## PROBLEM DETAILS
A single number is the answer here: how many lines below include "экономический"?

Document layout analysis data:
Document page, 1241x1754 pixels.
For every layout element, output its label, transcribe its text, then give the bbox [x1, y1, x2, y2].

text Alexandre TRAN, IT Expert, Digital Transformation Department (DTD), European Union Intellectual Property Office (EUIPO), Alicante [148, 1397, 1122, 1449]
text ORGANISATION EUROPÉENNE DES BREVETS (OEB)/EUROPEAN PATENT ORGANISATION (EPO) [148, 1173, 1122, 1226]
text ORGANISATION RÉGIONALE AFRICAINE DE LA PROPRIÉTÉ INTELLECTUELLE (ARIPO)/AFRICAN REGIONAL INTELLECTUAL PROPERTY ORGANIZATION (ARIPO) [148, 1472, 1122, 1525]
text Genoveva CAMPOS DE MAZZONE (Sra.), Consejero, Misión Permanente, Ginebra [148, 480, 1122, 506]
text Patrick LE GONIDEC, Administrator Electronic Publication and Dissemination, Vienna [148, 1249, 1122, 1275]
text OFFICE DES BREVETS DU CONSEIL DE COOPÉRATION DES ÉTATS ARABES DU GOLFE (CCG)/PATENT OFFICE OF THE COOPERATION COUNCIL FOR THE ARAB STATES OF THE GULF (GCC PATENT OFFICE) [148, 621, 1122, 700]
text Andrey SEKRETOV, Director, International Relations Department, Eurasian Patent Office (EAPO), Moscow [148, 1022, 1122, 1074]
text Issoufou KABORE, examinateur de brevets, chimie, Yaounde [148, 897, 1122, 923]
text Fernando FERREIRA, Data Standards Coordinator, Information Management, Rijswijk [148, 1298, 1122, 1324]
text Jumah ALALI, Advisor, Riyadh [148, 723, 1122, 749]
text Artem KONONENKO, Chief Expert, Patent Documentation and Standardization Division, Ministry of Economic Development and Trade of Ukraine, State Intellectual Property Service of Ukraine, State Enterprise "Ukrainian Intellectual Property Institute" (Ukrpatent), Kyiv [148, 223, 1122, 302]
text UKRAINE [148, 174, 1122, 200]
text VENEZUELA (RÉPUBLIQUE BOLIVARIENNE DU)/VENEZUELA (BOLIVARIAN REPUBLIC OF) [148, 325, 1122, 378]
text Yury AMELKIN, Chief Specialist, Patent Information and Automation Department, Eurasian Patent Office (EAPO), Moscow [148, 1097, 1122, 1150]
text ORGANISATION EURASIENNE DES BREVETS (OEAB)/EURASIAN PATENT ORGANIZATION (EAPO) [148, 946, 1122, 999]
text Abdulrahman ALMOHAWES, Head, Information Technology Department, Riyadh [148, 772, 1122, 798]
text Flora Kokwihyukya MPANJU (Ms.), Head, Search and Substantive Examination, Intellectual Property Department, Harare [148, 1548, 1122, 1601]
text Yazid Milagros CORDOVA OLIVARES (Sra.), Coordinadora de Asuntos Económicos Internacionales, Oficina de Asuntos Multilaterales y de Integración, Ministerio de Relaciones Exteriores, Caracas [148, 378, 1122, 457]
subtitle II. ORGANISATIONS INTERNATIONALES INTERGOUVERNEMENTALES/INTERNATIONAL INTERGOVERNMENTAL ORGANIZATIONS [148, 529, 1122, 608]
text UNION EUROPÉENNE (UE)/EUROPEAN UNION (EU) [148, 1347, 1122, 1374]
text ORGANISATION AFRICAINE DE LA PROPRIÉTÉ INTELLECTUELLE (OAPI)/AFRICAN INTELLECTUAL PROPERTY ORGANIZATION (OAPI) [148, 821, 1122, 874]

* * *

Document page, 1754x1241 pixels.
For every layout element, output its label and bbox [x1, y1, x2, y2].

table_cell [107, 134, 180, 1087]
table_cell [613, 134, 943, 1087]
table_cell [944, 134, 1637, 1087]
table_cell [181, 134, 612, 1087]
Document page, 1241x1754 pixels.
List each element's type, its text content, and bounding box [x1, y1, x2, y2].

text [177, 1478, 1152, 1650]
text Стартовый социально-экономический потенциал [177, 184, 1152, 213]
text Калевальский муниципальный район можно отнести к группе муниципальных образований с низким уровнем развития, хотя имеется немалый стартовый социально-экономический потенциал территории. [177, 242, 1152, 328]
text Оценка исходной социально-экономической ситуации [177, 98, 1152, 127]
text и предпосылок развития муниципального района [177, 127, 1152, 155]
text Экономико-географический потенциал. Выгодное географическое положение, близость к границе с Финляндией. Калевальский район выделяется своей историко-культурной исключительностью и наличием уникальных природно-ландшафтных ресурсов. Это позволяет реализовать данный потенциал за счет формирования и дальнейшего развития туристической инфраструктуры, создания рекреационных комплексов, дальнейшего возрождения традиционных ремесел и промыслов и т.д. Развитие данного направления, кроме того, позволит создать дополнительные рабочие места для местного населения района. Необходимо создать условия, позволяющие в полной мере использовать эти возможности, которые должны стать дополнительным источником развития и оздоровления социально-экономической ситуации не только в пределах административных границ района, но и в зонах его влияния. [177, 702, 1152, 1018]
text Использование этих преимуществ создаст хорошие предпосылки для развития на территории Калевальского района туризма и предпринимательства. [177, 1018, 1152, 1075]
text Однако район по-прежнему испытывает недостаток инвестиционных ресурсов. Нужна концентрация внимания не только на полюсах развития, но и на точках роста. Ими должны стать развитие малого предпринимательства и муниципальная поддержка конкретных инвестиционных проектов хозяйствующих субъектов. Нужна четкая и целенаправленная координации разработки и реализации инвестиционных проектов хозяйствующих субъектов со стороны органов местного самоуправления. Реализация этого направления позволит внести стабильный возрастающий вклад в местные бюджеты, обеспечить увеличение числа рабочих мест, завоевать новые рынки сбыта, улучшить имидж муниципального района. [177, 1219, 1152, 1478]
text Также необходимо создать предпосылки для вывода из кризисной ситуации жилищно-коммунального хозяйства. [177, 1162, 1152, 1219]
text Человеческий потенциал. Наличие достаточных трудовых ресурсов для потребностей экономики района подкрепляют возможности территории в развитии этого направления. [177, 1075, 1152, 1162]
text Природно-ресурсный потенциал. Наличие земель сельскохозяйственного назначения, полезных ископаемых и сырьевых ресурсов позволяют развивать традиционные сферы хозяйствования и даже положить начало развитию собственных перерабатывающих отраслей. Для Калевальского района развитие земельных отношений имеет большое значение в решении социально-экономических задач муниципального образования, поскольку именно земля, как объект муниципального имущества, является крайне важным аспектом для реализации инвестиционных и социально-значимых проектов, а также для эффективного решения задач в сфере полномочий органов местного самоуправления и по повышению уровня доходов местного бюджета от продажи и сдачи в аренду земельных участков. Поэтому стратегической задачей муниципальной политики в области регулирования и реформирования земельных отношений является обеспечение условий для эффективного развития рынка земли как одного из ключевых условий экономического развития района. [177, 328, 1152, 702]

* * *

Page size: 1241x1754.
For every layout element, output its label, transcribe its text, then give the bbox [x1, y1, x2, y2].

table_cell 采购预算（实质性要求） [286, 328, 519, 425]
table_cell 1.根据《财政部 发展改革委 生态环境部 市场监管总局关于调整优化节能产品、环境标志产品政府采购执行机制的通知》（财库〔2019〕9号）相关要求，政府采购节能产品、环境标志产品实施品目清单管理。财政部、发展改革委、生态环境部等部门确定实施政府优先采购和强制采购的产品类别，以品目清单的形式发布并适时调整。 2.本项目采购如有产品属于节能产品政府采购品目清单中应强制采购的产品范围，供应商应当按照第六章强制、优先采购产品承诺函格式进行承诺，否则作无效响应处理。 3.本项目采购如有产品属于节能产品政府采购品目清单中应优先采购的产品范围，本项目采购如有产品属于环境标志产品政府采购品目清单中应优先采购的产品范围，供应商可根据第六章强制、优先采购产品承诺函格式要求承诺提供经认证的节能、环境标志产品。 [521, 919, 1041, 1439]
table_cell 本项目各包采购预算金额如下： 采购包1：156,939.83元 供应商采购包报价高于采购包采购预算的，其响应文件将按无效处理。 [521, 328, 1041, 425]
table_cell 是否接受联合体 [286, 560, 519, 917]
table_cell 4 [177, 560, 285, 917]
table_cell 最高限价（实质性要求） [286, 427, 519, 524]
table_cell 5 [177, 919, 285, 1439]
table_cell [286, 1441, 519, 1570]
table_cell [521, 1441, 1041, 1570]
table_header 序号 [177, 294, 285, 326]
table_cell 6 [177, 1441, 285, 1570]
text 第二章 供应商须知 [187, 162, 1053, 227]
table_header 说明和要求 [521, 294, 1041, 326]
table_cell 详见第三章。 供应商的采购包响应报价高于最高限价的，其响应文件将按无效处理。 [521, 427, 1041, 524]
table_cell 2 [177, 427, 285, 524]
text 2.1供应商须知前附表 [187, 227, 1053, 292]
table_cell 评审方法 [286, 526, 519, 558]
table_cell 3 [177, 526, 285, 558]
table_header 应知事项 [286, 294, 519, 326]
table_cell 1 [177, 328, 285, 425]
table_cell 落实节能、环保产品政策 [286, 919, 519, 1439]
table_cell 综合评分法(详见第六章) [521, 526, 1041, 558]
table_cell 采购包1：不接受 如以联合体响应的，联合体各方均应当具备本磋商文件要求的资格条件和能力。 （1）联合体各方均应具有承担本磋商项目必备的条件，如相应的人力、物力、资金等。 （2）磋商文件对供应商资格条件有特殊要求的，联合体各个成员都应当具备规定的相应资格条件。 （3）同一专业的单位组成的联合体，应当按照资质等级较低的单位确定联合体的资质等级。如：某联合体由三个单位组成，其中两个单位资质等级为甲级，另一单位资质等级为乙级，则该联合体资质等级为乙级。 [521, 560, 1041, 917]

## SOLUTION FOR THIS EXERCISE
2